YOUR GOAL: Count the lines below with the string "отчислении" in them. Only the number should be given.
-- -- --
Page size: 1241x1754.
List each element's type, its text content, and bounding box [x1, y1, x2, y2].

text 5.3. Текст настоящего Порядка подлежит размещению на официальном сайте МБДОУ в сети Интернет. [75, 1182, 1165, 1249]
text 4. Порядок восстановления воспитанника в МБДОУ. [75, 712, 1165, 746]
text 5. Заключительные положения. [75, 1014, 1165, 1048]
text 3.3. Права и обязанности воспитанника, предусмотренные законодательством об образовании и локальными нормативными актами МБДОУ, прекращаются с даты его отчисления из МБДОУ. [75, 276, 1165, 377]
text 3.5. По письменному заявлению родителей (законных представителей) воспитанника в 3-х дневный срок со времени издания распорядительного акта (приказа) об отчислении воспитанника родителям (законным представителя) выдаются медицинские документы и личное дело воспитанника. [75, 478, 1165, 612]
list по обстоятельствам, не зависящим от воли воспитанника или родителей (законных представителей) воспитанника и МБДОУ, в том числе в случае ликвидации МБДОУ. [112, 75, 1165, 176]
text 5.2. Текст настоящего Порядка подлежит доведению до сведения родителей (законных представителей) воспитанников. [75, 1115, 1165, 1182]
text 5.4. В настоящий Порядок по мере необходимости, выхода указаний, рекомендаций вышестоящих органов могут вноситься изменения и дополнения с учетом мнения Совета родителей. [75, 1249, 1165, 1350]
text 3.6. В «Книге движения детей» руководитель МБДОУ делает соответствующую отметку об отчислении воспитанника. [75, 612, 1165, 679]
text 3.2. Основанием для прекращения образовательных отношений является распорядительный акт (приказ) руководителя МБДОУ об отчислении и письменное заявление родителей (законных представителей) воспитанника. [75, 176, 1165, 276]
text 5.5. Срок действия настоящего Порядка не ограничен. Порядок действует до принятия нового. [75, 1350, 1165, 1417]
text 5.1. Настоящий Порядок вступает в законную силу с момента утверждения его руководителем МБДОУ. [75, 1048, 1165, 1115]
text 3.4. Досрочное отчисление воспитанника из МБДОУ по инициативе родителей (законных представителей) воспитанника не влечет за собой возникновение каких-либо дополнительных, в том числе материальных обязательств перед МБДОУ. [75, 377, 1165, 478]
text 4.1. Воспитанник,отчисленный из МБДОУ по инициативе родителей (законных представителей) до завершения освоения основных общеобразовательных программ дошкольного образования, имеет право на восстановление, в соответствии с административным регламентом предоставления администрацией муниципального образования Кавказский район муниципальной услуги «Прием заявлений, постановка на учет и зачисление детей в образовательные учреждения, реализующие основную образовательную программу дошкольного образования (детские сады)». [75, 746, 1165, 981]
-- -- --
ANSWER SPACE: 3